Activity 7: PCA Using the Expanded Iris Dataset

Solution:

  1. Import pandas and matplotlib. To enable 3D plotting, you will also need to import Axes3D:

    import pandas as pd
    import numpy as np
    import matplotlib.pyplot as plt
    from sklearn.decomposition import PCA
    from mpl_toolkits.mplot3d import Axes3D # Required for 3D plotting
  2. Read in the dataset and select the columns Sepal Length, Sepal Width, and Petal Width:

    df = pd.read_csv('iris-data.csv')[['Sepal Length', 'Sepal Width', 'Petal Width']]
    df.head()

    The output is as follows:

    Figure 4.48: Sepal Length, Sepal Width, and Petal Width

  3. Plot the data in three dimensions:

    fig = plt.figure(figsize=(10, 7))
    ax = fig.add_subplot(111, projection='3d')
    ax.scatter(df['Sepal Length'], df['Sepal Width'], df['Petal Width']);
    ax.set_xlabel('Sepal Length (mm)');
    ax.set_ylabel('Sepal Width (mm)');
    ax.set_zlabel('Petal Width (mm)');
    ax.set_title('Expanded Iris Dataset');

    The output is as follows:

    Figure 4.49: Expanded Iris dataset plot

  4. Create a PCA model without specifying the number of components:

    model = PCA()
  5. Fit the model to the dataset:

    model.fit(df.values)

    The output is as follows:

    Figure 4.50: The model fitted to the dataset

  6. Display the eigenvalues or explained_variance_ratio_:

    model.explained_variance_ratio_

    The output is as follows:

    array([0.8004668 , 0.14652357, 0.05300962])
  7. We want to reduce the dimensionality of the dataset, but still keep at least 90% of the variance. What are the minimum number of components required to keep 90% of the variance?

    The first two components are required for at least 90% variance. The first two components provide 94.7% of the variance within the dataset.

  8. Create a new PCA model, this time specifying the number of components required to keep at least 90% of the variance:

    model = PCA(n_components=2)
  9. Transform the data using the new model:

    data_transformed = model.fit_transform(df.values)
  10. Plot the transformed data:

    plt.figure(figsize=(10, 7))
    plt.scatter(data_transformed[:,0], data_transformed[:,1]);

    The output is as follows:

    Figure 4.51: Plot of the transformed data

  11. Restore the transformed data to the original dataspace:

    data_restored = model.inverse_transform(data_transformed)
  12. Plot the restored data in three dimensions in one subplot and the original data in a second subplot to visualize the effect of removing some of the variance:

    fig = plt.figure(figsize=(10, 14))
    
    # Original Data
    ax = fig.add_subplot(211, projection='3d')
    ax.scatter(df['Sepal Length'], df['Sepal Width'], df['Petal Width'], label='Original Data');
    ax.set_xlabel('Sepal Length (mm)');
    ax.set_ylabel('Sepal Width (mm)');
    ax.set_zlabel('Petal Width (mm)');
    ax.set_title('Expanded Iris Dataset');
    
    # Transformed Data
    ax = fig.add_subplot(212, projection='3d')
    ax.scatter(data_restored[:,0], data_restored[:,1], data_restored[:,2], label='Restored Data');
    ax.set_xlabel('Sepal Length (mm)');
    ax.set_ylabel('Sepal Width (mm)');
    ax.set_zlabel('Petal Width (mm)');
    ax.set_title('Restored Iris Dataset');

    The output is as follows:

    Figure 4.52: Plot of the expanded and the restored Iris datasets

Looking at Figure 4.52, we can see that, as we did with the 2D plots, we have removed much of the noise within the data, but retained the most important information regarding the trends within the data.

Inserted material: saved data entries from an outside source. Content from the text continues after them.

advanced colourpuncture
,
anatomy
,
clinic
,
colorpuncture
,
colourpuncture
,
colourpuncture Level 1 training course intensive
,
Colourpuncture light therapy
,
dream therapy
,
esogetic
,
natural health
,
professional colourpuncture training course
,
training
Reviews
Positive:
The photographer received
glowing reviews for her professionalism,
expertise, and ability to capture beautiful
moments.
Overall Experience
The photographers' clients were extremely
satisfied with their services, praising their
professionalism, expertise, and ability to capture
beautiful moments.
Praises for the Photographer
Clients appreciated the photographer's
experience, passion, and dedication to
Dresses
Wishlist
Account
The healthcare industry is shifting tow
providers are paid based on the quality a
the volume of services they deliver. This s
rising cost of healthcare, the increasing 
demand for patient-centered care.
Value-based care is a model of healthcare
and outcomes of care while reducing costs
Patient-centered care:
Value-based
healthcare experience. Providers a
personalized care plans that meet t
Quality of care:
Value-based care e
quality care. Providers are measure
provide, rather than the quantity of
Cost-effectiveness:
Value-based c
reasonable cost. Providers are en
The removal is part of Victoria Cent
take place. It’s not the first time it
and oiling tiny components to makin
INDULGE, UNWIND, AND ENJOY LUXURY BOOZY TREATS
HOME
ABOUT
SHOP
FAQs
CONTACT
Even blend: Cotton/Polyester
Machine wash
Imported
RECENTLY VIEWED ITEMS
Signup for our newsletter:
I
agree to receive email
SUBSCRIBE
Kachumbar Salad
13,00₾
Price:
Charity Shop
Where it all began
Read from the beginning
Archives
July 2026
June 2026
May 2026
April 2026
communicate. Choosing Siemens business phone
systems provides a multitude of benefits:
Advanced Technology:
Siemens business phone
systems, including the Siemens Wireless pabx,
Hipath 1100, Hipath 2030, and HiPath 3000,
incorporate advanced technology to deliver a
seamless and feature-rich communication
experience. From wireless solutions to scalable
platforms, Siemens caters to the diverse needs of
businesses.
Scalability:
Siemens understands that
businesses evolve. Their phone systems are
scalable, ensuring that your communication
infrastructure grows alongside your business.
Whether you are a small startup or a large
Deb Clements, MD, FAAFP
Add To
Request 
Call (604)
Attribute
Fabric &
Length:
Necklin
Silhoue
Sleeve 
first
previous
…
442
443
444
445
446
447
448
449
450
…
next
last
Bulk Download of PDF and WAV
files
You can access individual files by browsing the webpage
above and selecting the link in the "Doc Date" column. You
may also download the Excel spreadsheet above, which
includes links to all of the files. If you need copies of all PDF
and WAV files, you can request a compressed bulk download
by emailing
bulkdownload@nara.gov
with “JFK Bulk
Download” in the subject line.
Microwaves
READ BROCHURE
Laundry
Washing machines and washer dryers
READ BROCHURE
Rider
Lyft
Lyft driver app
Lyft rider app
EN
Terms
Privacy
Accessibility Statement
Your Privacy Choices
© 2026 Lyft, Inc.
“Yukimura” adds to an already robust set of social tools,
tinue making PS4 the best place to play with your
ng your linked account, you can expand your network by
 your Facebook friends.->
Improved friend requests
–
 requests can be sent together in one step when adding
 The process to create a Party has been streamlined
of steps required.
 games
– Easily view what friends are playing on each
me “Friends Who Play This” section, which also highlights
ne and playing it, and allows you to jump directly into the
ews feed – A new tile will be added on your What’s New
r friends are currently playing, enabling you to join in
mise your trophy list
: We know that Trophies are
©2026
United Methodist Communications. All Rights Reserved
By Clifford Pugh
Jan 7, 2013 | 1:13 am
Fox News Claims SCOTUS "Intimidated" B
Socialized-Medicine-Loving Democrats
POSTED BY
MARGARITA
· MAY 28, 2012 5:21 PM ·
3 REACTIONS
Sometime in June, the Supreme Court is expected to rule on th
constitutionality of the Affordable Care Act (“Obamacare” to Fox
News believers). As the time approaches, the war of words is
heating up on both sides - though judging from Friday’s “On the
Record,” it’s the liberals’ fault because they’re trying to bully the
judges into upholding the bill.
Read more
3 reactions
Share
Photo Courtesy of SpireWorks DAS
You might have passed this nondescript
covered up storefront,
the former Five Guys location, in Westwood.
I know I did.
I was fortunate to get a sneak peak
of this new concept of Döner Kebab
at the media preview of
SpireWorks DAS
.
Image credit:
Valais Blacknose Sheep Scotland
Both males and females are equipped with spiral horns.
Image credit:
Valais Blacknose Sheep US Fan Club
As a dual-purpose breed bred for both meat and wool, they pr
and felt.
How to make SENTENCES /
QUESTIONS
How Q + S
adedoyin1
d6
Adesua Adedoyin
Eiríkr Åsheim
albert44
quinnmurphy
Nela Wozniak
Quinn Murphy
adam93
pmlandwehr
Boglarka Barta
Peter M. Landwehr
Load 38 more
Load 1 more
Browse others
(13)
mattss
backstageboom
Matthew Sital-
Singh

It can be seen that in general, the sepal length increases with the petal width and that there seems to be two clusters of data within the plots, one sitting above the other.

Note

When applying PCA, it is important to keep in mind the size of the data being modelled, as well as the available system memory. The singular value decomposition process involves separating the data into the eigenvalues and eigenvectors, and can be quite memory intensive. If the dataset is too large, you may either be unable to complete the process, suffer significant performance loss, or lock up your system.